**Records for the task**:
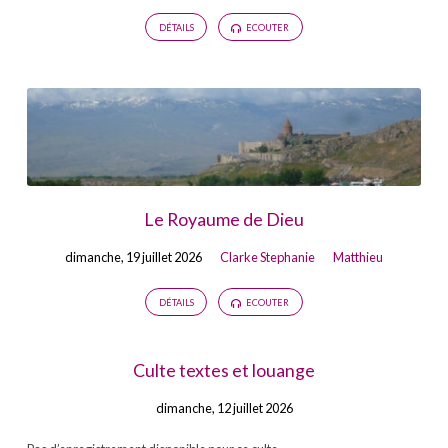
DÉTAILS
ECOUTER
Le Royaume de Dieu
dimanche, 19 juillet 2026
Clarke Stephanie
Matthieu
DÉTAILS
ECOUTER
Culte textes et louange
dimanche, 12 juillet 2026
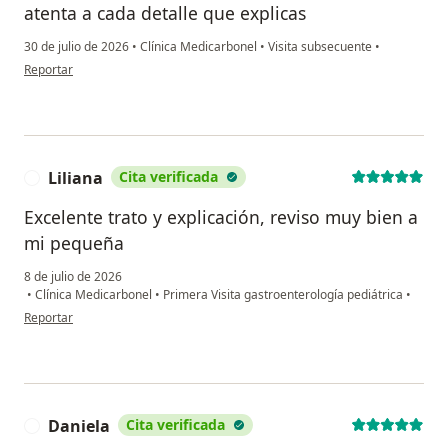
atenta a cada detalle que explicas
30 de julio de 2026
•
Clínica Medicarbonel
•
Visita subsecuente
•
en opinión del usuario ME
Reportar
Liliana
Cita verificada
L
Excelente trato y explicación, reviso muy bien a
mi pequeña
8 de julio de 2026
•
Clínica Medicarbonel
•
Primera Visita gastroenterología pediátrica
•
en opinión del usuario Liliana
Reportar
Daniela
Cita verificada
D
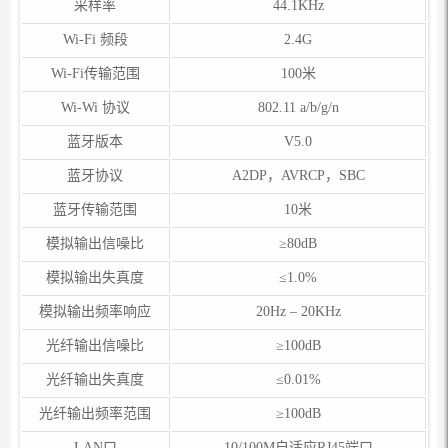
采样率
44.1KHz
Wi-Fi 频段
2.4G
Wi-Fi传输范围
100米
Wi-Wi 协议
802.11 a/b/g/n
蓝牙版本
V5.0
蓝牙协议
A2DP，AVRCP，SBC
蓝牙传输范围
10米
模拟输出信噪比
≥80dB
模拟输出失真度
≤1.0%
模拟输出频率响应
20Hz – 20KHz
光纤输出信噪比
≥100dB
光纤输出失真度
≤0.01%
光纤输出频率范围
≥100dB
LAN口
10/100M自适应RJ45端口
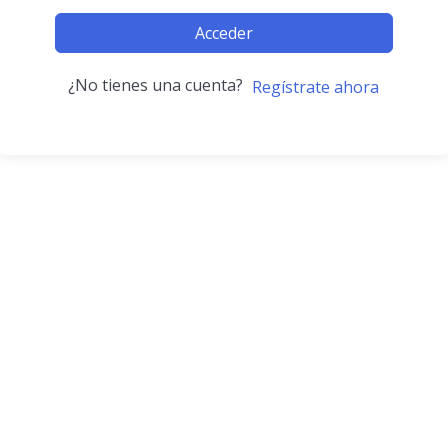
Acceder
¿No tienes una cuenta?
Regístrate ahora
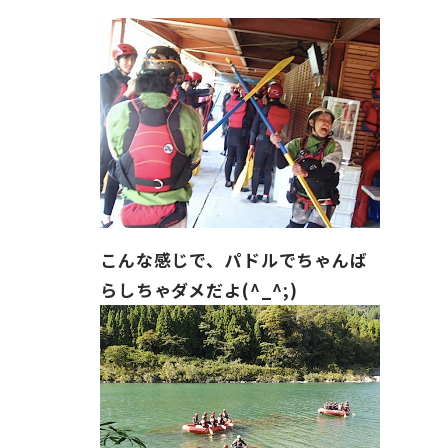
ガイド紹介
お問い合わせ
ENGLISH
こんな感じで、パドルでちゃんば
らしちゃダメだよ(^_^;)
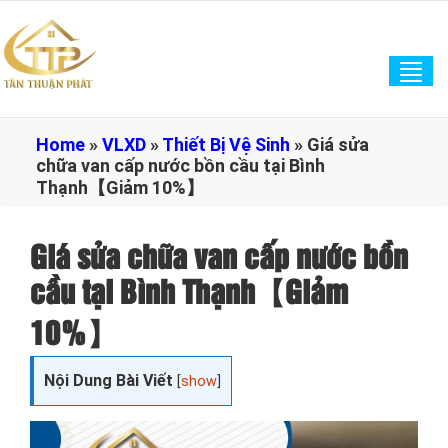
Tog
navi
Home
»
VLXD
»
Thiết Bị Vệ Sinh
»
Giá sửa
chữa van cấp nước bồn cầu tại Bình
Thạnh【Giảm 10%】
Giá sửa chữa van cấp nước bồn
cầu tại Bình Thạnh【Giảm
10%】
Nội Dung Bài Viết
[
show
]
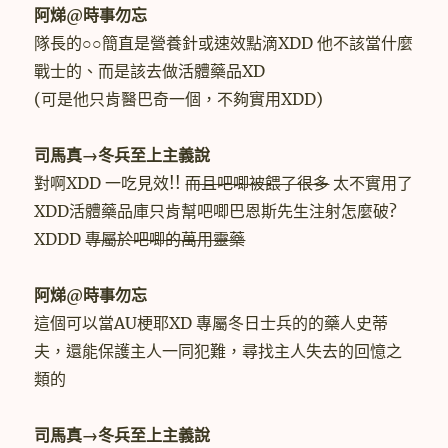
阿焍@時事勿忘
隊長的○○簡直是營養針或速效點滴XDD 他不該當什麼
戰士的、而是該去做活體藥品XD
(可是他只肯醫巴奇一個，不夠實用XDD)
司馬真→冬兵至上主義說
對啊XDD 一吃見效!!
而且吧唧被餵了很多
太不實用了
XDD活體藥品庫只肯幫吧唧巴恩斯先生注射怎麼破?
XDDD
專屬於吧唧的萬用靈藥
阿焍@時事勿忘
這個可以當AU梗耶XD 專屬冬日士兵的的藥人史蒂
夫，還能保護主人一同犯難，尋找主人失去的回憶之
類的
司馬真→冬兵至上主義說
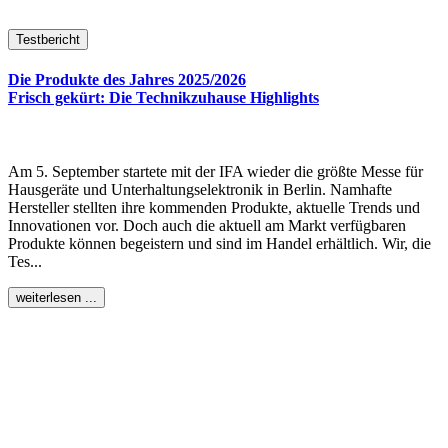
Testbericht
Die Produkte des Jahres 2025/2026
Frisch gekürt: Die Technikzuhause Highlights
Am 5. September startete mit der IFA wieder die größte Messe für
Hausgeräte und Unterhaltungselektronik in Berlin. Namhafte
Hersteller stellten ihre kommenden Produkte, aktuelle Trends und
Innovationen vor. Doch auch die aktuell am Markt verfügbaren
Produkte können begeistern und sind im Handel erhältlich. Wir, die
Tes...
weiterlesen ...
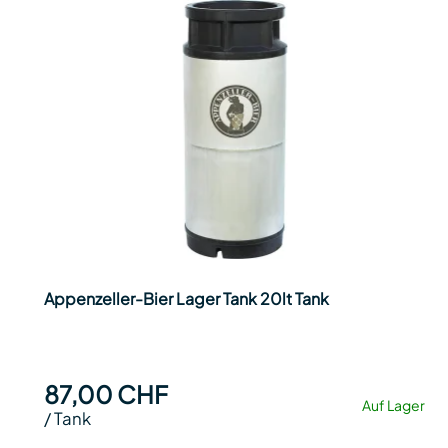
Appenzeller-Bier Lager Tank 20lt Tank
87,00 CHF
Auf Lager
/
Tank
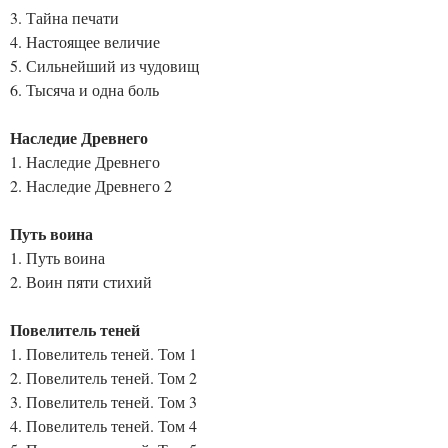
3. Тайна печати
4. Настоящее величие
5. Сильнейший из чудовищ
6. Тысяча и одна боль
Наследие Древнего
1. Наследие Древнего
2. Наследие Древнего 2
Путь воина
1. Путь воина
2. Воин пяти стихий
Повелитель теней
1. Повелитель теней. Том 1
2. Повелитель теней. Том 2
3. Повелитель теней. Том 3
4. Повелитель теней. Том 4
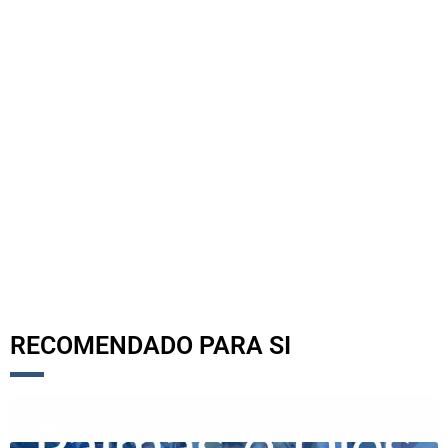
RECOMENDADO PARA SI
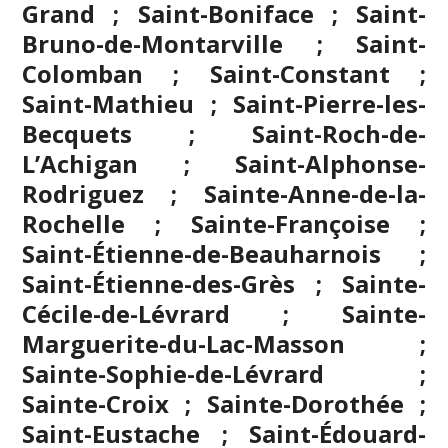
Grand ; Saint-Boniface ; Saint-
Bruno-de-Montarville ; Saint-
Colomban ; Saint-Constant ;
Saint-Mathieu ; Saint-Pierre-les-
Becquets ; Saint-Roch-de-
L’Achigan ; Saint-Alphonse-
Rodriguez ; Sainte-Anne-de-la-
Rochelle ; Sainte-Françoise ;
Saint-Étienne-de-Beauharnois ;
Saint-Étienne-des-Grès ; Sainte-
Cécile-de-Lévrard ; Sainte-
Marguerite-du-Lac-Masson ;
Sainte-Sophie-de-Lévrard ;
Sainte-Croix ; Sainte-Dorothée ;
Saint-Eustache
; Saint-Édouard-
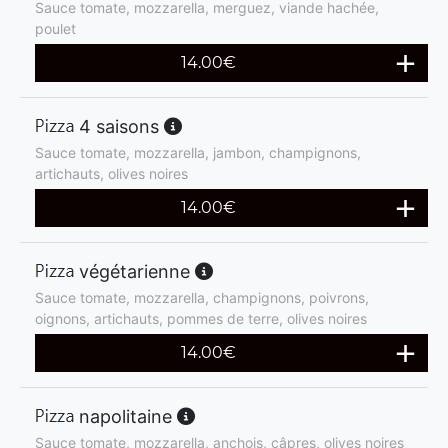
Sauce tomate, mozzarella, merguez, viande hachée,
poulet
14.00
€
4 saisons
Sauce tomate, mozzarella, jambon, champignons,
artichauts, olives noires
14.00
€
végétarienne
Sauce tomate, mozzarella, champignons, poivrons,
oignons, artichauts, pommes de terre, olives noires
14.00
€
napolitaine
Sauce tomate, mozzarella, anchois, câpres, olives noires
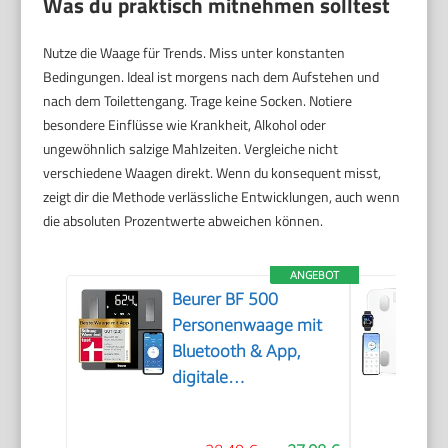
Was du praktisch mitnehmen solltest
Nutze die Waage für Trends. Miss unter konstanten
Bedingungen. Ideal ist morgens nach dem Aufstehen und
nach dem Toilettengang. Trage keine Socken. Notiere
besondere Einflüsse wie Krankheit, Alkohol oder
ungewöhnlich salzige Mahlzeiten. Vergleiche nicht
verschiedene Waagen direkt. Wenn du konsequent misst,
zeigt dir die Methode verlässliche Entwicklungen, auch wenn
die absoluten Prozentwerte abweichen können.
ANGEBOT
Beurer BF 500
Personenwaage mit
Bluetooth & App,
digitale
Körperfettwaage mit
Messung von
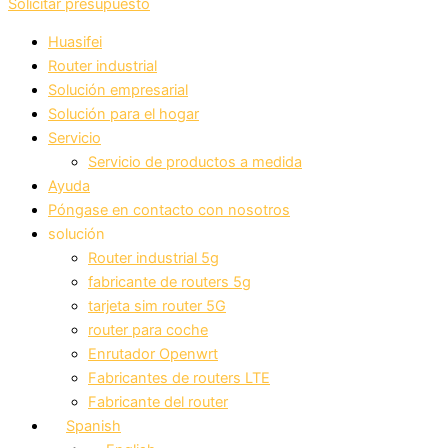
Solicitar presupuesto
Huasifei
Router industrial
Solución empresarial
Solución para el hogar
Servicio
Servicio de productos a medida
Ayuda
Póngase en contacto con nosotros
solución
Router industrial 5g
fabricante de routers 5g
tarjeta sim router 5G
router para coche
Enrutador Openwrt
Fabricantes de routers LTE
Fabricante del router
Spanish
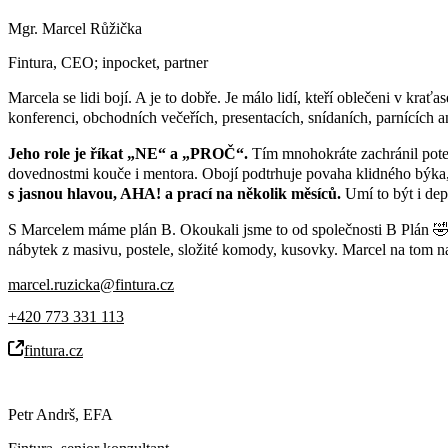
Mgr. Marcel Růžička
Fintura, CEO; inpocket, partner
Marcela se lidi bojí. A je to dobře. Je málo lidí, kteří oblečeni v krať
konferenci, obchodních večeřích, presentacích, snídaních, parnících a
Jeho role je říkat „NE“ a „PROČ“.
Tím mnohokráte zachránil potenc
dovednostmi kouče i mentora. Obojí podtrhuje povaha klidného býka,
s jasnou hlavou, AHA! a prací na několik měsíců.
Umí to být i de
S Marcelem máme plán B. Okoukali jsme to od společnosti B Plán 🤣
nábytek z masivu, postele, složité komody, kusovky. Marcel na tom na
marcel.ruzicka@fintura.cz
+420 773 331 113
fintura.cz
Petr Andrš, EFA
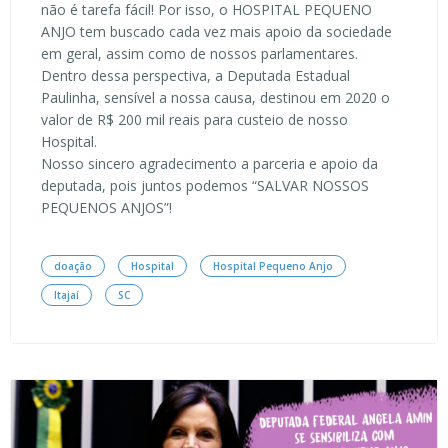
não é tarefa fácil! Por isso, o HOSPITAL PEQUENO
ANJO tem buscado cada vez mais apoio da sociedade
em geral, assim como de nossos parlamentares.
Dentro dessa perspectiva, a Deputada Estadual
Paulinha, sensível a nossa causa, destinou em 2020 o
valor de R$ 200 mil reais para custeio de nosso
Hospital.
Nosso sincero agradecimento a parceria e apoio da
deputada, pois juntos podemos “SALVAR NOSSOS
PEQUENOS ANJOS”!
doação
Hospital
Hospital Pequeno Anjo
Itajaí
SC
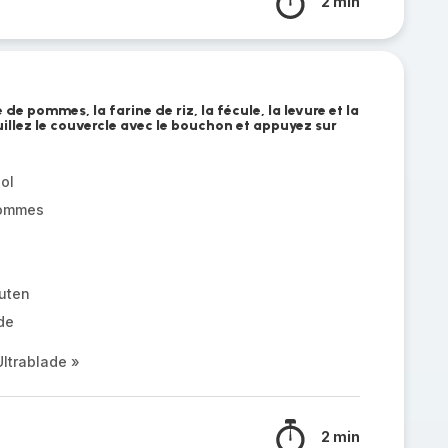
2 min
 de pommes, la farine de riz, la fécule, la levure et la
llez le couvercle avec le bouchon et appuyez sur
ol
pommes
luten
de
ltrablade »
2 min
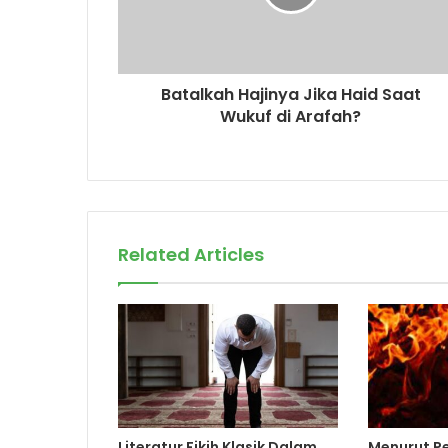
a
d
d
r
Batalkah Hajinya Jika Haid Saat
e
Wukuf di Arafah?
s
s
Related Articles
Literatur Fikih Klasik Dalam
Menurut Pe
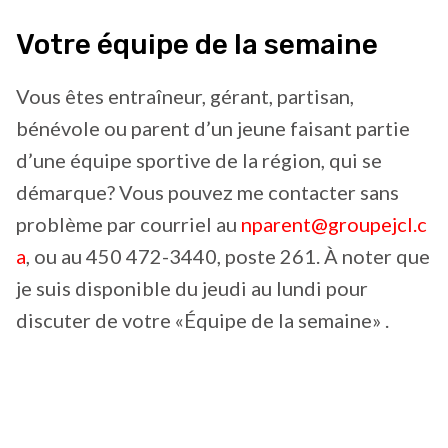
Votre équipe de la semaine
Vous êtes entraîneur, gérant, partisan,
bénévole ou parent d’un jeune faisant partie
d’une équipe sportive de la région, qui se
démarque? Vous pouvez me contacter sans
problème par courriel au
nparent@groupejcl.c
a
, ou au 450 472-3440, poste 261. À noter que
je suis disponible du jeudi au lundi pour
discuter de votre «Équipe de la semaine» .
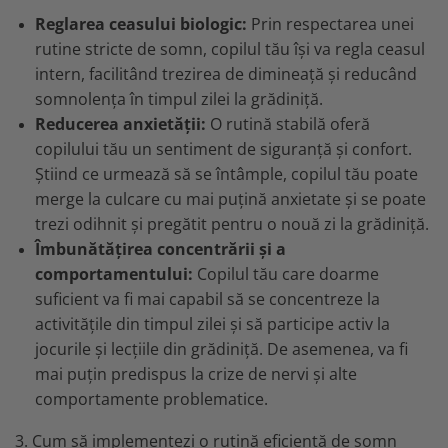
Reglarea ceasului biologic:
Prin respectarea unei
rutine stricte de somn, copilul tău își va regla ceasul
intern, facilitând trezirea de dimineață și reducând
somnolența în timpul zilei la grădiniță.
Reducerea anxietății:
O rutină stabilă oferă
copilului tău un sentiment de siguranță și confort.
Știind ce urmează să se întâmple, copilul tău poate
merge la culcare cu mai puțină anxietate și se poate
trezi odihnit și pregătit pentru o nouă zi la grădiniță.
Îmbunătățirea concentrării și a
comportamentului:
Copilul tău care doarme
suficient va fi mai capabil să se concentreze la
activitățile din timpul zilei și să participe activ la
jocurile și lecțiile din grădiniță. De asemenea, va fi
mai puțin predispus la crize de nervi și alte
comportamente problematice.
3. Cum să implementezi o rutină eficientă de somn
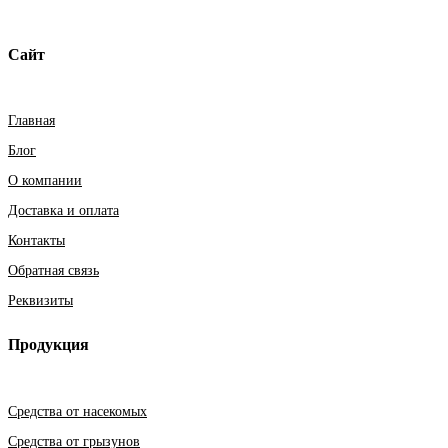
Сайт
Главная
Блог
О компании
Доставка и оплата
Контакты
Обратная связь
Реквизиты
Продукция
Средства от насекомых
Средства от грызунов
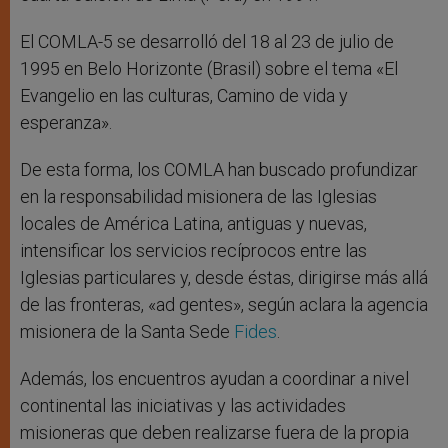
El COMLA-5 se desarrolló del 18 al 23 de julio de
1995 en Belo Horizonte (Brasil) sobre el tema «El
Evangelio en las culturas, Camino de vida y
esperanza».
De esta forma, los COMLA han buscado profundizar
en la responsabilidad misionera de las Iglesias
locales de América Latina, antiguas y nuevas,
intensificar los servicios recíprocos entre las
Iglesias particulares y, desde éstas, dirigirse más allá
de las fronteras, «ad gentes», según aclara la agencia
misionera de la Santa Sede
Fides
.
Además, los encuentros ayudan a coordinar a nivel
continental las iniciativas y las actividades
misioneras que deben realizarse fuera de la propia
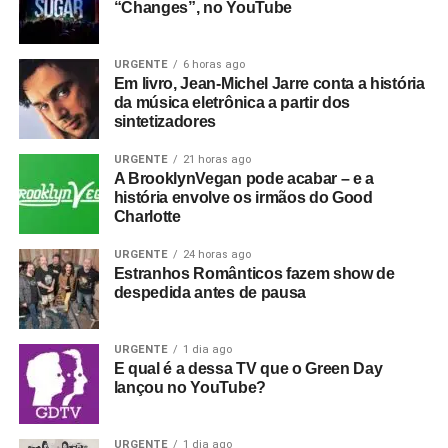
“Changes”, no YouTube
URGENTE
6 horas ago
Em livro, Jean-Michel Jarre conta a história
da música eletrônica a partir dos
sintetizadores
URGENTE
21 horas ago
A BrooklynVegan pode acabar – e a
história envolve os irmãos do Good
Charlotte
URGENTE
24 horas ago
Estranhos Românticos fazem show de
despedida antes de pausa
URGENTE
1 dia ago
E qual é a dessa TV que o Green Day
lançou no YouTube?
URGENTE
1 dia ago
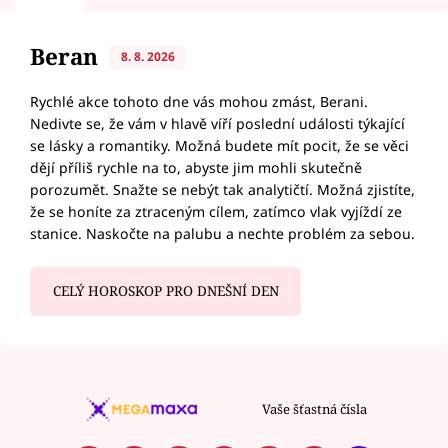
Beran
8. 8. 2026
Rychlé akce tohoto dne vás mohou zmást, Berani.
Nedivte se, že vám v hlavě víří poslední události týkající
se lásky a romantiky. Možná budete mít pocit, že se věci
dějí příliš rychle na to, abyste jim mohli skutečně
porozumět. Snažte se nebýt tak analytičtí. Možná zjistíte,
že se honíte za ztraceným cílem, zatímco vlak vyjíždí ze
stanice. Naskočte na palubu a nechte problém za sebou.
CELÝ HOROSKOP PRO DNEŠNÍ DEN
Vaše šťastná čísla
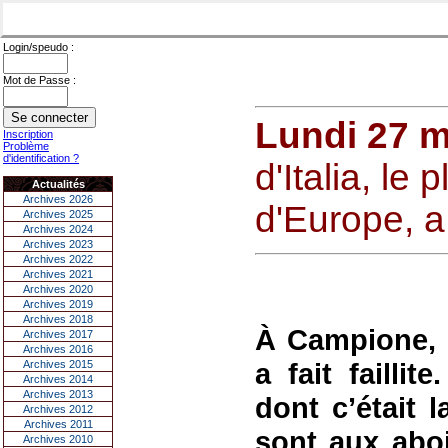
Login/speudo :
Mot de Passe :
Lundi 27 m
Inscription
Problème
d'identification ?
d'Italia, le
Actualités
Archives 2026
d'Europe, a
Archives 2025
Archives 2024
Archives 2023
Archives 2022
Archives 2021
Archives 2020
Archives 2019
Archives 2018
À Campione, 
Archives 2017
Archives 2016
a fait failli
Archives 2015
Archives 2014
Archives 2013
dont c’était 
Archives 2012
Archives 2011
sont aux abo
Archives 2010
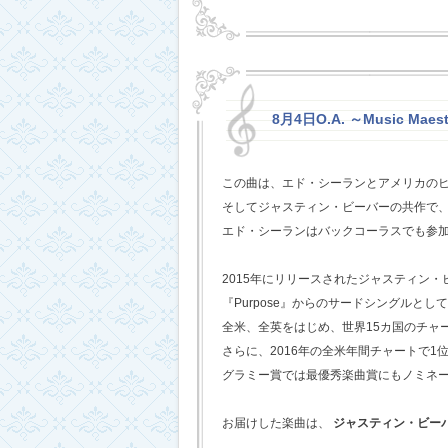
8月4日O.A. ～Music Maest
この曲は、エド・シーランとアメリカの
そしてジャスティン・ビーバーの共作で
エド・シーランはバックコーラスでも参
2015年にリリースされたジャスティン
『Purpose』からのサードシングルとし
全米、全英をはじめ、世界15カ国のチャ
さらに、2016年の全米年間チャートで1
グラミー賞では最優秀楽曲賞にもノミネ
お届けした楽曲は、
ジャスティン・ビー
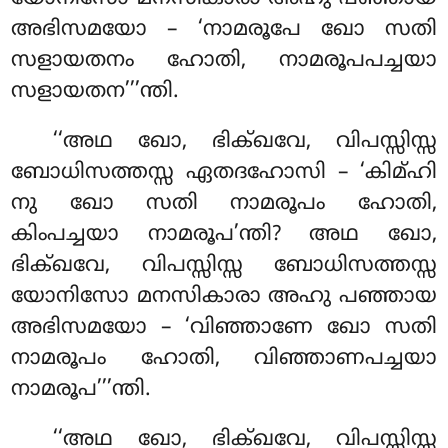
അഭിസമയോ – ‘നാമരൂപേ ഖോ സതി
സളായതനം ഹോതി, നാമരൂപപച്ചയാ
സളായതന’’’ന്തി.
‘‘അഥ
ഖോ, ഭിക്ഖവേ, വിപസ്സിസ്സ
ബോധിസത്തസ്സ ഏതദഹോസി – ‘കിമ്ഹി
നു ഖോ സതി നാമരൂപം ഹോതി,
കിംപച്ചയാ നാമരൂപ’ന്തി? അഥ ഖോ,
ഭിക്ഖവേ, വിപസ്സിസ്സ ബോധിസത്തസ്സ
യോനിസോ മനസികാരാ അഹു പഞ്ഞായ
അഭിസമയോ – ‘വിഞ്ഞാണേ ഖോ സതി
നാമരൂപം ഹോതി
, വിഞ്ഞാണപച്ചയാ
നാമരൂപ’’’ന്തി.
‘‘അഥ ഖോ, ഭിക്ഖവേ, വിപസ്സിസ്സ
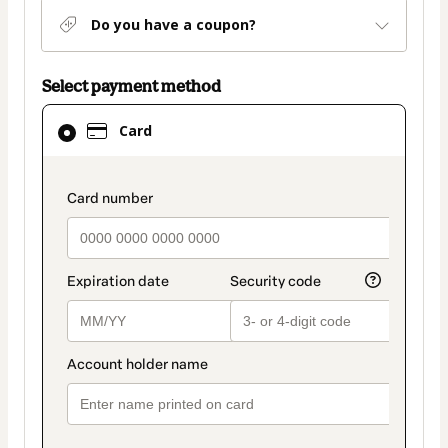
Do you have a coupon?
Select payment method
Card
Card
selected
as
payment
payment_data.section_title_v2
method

**What you will do**: Give again the stretch of lines above from the one with "Средства от насекомых" through the one with "misioneras que deben", both ends kept, and copy no pictures.

**Solved exercise**:
Средства от насекомых
Средства от грызунов
El COMLA-5 se desarrolló del 18 al 23 de julio de
1995 en Belo Horizonte (Brasil) sobre el tema «El
Evangelio en las culturas, Camino de vida y
esperanza».
De esta forma, los COMLA han buscado profundizar
en la responsabilidad misionera de las Iglesias
locales de América Latina, antiguas y nuevas,
intensificar los servicios recíprocos entre las
Iglesias particulares y, desde éstas, dirigirse más allá
de las fronteras, «ad gentes», según aclara la agencia
misionera de la Santa Sede
Fides
.
Además, los encuentros ayudan a coordinar a nivel
continental las iniciativas y las actividades
misioneras que deben realizarse fuera de la propia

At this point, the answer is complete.